Challenge:
Report each line of the data below that contains the string "cPlane", reproducing every such line in full.

Entries supplied:
####################
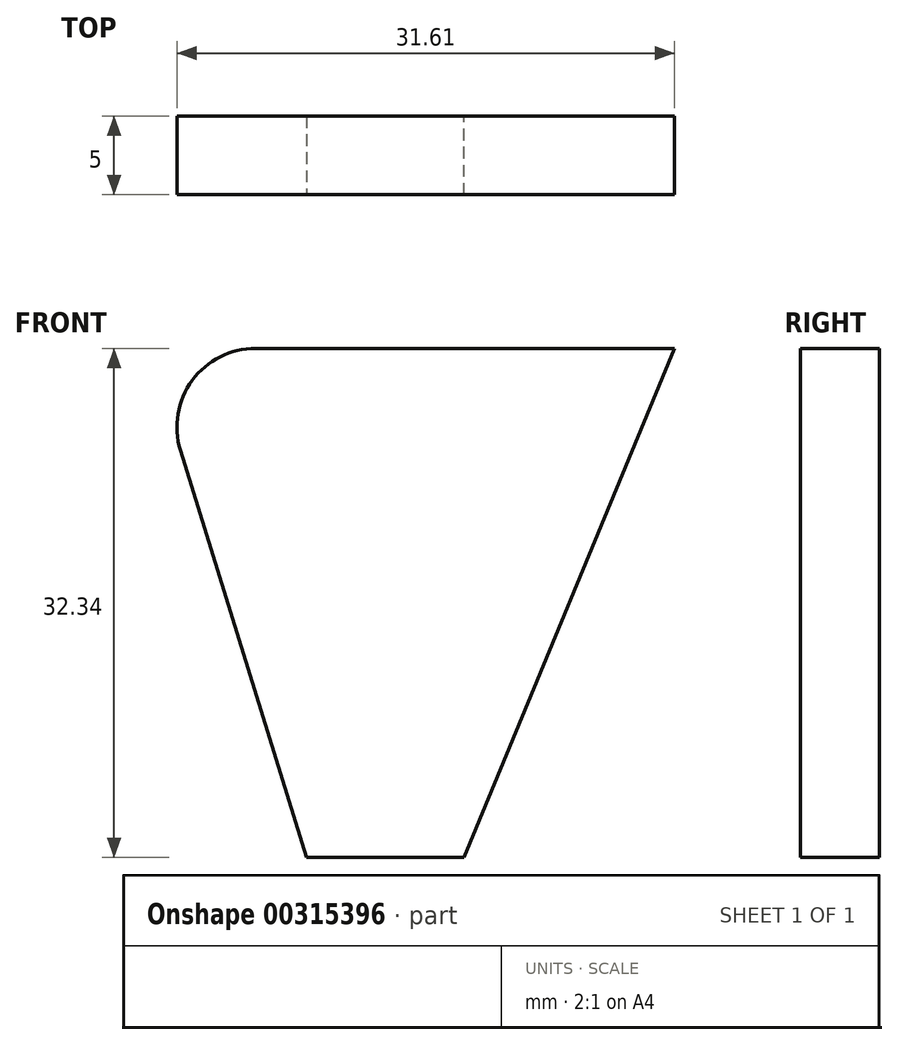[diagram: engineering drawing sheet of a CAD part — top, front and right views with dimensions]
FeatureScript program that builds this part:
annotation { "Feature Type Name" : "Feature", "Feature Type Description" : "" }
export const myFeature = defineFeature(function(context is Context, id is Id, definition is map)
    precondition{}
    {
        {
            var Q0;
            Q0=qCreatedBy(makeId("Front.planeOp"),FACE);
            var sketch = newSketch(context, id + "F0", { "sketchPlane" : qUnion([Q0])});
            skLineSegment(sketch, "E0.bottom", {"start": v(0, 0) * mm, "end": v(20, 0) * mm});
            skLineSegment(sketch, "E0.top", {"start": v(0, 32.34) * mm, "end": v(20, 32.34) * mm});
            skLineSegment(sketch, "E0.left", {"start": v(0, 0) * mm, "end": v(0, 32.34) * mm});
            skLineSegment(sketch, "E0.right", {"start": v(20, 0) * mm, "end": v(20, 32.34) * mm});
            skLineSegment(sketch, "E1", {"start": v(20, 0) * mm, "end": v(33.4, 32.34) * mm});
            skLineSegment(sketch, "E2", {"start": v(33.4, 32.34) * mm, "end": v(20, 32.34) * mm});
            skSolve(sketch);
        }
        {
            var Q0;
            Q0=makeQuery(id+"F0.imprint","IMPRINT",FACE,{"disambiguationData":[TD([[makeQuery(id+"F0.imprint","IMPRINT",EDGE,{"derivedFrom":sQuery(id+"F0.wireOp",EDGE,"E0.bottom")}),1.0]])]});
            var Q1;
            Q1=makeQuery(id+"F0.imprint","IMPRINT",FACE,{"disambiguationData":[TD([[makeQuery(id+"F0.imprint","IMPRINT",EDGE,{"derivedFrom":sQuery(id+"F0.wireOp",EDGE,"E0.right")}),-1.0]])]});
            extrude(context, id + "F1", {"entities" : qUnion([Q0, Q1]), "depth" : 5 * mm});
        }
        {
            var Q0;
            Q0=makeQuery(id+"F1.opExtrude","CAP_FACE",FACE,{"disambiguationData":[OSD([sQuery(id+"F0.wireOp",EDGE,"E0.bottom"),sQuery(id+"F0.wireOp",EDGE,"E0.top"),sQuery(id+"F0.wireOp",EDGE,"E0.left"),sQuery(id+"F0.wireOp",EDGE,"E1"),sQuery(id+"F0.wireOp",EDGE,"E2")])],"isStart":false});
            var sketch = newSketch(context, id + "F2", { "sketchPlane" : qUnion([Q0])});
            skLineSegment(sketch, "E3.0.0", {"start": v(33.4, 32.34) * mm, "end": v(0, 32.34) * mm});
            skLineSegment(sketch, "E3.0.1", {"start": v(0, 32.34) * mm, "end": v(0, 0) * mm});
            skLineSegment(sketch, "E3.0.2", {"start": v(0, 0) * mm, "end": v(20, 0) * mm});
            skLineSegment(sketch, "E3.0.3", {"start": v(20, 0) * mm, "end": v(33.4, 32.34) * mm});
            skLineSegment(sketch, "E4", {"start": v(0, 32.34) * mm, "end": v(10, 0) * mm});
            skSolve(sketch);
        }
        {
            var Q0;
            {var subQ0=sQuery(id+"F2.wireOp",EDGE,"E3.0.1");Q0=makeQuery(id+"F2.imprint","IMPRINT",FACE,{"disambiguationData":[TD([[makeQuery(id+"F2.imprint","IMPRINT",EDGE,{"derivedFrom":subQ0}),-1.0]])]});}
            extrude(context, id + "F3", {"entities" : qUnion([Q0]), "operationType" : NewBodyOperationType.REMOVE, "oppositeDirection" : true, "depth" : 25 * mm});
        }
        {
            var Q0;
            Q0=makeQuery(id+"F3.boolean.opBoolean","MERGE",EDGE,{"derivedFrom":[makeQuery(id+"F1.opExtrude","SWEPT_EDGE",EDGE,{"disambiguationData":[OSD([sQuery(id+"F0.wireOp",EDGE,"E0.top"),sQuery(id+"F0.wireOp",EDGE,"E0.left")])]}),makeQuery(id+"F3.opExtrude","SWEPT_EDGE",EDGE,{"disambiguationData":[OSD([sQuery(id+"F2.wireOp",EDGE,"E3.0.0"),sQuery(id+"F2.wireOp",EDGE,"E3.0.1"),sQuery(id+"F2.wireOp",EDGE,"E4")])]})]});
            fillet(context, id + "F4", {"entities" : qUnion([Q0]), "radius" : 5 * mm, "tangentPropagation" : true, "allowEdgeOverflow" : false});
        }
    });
####################
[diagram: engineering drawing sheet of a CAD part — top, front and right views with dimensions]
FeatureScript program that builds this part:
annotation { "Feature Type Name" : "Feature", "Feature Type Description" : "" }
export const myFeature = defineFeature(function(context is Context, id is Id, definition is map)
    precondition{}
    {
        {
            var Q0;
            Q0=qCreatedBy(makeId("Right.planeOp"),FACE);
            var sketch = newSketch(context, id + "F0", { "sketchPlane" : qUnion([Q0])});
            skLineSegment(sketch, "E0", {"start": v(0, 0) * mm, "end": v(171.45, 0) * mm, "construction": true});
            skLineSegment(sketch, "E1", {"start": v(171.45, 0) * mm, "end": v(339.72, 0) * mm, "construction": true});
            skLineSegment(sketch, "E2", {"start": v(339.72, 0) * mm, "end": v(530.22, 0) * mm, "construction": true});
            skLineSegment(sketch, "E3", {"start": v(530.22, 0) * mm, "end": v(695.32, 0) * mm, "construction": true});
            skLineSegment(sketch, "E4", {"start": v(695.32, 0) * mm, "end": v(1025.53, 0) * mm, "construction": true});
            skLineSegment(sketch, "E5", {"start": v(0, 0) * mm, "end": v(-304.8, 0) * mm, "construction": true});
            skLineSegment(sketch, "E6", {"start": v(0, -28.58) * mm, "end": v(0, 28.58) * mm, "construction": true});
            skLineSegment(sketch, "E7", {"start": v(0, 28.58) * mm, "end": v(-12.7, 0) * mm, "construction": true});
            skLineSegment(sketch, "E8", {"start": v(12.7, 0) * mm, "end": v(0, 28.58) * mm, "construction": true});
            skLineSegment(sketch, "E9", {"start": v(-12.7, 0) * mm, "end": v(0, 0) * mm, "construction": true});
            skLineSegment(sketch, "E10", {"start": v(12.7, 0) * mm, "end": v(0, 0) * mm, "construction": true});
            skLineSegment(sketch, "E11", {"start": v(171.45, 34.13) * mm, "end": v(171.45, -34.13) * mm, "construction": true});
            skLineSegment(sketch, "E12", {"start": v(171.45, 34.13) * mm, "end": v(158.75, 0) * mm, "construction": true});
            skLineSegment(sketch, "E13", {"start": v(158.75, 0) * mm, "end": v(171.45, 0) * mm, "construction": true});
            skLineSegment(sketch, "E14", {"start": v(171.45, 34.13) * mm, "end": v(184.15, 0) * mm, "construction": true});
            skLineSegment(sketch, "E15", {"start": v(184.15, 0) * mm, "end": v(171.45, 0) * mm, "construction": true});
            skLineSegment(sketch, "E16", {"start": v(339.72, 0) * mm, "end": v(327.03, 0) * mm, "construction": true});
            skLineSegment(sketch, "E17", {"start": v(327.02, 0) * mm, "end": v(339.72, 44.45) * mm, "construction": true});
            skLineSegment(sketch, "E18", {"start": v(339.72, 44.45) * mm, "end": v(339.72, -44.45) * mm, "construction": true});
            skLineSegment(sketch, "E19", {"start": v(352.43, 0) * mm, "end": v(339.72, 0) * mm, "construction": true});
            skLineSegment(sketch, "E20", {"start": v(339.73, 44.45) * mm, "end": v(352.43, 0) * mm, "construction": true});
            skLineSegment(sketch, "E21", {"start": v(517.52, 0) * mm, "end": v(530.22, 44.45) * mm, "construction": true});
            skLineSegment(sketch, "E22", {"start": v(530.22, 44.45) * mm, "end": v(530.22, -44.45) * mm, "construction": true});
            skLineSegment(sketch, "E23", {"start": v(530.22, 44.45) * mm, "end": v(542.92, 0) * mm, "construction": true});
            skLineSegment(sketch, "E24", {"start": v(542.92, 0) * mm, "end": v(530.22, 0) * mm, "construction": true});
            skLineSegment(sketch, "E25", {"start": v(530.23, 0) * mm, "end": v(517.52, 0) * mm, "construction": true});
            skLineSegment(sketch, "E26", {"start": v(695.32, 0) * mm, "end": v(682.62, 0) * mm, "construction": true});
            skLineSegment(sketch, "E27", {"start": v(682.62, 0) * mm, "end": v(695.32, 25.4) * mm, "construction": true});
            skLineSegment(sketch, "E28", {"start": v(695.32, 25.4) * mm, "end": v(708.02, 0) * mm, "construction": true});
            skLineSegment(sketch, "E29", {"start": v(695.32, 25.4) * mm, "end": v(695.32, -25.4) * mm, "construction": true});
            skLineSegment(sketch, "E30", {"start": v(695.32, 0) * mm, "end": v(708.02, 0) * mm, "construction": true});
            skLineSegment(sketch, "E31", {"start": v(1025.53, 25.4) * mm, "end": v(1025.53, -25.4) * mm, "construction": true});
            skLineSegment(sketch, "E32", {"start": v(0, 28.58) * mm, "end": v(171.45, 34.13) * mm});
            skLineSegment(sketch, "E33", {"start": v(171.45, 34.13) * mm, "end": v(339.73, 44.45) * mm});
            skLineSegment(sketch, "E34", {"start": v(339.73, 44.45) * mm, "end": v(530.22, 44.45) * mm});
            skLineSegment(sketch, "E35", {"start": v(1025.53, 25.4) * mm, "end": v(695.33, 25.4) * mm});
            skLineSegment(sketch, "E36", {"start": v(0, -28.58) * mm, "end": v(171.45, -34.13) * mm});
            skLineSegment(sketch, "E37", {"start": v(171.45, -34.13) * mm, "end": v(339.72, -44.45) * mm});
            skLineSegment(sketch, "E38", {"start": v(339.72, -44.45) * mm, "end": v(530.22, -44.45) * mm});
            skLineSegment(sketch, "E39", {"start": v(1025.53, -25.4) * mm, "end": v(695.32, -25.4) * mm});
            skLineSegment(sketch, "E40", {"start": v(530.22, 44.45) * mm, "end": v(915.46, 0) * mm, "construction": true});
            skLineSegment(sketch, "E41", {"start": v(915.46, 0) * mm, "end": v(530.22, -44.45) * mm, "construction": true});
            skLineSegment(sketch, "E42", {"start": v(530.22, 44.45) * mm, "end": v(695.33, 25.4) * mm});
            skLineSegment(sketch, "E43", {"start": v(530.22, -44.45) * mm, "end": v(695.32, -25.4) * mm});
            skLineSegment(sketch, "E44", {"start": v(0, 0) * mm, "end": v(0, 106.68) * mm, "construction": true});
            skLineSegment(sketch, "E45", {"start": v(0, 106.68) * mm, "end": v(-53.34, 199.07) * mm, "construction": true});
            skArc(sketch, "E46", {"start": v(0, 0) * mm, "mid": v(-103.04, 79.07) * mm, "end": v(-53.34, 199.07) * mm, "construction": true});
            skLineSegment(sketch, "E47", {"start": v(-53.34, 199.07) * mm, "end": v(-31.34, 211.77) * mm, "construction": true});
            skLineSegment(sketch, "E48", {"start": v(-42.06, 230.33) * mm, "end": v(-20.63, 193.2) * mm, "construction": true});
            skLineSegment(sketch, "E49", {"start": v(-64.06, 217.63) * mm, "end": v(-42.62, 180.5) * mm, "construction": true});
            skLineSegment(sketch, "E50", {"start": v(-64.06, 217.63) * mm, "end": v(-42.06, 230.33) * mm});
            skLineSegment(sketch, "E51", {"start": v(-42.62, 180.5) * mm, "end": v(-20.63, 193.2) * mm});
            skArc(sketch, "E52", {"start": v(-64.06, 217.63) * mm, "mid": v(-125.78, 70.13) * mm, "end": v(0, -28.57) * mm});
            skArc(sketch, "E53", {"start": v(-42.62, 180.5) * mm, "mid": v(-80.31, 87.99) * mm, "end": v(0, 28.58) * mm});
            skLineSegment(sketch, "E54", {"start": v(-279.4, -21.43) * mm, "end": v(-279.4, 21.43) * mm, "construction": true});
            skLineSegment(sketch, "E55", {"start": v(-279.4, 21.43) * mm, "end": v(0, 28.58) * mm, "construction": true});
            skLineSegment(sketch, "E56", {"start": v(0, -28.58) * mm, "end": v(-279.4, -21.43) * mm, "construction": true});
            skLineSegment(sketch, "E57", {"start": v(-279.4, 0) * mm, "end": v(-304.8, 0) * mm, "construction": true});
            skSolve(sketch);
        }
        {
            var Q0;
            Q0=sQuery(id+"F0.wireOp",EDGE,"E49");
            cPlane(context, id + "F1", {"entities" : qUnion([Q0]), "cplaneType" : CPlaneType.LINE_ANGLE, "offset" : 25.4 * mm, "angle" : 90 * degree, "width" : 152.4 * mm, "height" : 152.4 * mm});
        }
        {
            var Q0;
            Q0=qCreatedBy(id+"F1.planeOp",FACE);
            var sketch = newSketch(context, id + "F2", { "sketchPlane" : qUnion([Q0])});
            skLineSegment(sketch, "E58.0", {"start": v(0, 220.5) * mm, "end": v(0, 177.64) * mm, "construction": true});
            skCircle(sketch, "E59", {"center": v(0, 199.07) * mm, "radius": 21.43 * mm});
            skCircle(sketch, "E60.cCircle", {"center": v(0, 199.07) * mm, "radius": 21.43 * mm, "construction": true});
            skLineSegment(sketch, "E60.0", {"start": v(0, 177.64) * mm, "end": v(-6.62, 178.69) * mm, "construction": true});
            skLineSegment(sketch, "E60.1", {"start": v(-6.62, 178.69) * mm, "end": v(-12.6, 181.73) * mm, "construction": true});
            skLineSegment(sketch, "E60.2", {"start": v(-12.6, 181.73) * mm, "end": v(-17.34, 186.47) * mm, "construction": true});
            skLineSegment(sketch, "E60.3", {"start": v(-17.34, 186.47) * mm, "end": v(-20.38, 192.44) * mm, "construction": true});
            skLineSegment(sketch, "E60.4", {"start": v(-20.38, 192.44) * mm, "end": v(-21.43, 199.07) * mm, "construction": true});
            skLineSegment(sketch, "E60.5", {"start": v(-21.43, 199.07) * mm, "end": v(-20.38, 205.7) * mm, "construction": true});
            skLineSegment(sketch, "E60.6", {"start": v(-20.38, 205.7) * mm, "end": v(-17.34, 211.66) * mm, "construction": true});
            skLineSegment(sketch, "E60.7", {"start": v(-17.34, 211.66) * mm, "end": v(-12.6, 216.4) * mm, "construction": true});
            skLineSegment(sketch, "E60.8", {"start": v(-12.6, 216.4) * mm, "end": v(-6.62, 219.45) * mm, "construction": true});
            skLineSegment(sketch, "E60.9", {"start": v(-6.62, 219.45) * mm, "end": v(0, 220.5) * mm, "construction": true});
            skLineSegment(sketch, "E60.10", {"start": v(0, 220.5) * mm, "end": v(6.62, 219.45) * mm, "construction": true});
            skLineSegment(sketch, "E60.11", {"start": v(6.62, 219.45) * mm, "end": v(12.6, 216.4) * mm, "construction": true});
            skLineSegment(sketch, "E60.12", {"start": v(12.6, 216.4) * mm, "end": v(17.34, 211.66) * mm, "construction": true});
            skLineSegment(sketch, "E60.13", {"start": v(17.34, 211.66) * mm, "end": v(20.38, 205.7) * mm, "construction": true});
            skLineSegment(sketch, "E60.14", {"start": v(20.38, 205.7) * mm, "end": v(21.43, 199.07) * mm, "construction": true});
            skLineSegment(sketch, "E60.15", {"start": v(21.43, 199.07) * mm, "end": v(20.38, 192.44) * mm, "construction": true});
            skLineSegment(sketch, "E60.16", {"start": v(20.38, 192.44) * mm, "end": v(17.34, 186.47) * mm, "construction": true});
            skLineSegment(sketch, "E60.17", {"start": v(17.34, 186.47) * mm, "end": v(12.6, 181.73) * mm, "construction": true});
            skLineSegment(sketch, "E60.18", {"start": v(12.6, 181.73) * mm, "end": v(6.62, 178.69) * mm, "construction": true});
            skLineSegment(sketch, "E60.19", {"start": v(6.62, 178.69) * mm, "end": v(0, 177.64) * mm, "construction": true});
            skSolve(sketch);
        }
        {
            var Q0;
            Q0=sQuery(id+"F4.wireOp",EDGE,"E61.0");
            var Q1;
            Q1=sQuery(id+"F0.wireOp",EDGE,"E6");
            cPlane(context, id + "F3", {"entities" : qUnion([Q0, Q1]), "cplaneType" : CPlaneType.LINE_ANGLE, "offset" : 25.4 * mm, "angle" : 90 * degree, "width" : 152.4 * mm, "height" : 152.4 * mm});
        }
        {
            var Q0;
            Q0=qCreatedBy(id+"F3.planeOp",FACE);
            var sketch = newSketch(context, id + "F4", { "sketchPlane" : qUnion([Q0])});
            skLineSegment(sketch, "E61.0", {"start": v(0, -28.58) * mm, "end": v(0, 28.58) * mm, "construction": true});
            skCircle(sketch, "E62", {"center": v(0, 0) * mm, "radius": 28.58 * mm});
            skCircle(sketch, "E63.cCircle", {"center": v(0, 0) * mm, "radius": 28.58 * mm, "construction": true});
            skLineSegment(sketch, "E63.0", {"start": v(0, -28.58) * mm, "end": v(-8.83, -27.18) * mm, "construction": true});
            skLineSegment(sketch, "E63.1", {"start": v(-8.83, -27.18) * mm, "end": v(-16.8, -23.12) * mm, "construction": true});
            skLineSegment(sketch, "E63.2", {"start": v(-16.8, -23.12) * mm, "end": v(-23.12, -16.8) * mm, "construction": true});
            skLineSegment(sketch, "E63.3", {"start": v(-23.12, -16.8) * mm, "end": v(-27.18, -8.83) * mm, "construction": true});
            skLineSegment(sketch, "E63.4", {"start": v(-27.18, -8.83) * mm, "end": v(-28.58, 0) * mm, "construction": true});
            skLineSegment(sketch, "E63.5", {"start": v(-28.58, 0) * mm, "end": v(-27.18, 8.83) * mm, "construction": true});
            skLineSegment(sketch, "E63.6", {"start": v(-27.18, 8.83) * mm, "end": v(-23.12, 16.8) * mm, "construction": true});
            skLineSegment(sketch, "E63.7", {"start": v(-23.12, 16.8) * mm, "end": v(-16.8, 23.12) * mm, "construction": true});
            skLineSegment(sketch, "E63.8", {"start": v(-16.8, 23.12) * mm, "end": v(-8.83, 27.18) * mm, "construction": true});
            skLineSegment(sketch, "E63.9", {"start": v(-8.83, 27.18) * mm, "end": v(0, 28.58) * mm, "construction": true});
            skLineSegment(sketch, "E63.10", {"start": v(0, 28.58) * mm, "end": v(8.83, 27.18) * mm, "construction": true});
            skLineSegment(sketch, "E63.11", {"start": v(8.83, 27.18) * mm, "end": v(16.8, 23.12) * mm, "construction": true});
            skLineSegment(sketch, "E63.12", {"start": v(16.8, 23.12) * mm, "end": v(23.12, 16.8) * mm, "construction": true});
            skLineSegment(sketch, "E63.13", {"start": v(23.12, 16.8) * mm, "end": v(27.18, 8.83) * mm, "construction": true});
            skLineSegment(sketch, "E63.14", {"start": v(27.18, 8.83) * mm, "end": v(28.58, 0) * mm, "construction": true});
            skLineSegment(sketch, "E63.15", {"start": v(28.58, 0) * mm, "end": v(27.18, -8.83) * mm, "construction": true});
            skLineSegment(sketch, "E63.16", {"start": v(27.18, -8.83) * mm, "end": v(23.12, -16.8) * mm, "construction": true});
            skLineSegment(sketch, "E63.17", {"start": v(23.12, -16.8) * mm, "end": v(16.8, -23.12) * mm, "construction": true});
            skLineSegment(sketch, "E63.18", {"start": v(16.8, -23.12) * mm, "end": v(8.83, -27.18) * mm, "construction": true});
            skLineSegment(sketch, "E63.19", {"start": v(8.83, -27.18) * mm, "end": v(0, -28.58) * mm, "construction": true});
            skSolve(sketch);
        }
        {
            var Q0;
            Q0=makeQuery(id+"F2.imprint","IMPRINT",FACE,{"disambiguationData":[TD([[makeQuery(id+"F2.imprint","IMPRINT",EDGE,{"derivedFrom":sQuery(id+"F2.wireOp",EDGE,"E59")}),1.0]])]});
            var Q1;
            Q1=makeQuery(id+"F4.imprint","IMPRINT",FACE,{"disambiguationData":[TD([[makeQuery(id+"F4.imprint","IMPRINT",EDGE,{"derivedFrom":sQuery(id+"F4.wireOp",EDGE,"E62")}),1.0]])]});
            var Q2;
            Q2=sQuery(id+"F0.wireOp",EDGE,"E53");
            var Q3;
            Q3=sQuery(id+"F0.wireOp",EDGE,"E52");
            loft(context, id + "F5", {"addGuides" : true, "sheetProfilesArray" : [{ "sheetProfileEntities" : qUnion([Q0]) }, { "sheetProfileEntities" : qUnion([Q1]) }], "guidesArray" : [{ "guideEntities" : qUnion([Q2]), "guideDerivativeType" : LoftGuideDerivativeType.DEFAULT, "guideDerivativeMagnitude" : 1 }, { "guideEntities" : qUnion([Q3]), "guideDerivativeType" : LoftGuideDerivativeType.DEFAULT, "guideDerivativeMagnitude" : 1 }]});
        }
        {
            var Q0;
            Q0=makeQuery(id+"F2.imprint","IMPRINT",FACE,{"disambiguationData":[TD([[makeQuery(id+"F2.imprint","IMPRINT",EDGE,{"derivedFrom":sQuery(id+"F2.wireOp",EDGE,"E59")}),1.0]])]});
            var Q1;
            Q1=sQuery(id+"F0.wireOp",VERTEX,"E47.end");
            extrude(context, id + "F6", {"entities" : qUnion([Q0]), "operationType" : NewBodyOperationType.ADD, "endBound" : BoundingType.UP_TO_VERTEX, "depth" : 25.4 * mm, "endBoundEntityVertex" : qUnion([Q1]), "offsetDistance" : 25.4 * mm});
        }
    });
####################
Output of the task:
            cPlane(context, id + "F1", {"entities" : qUnion([Q0]), "cplaneType" : CPlaneType.LINE_ANGLE, "offset" : 25.4 * mm, "angle" : 90 * degree, "width" : 152.4 * mm, "height" : 152.4 * mm});
            cPlane(context, id + "F3", {"entities" : qUnion([Q0, Q1]), "cplaneType" : CPlaneType.LINE_ANGLE, "offset" : 25.4 * mm, "angle" : 90 * degree, "width" : 152.4 * mm, "height" : 152.4 * mm});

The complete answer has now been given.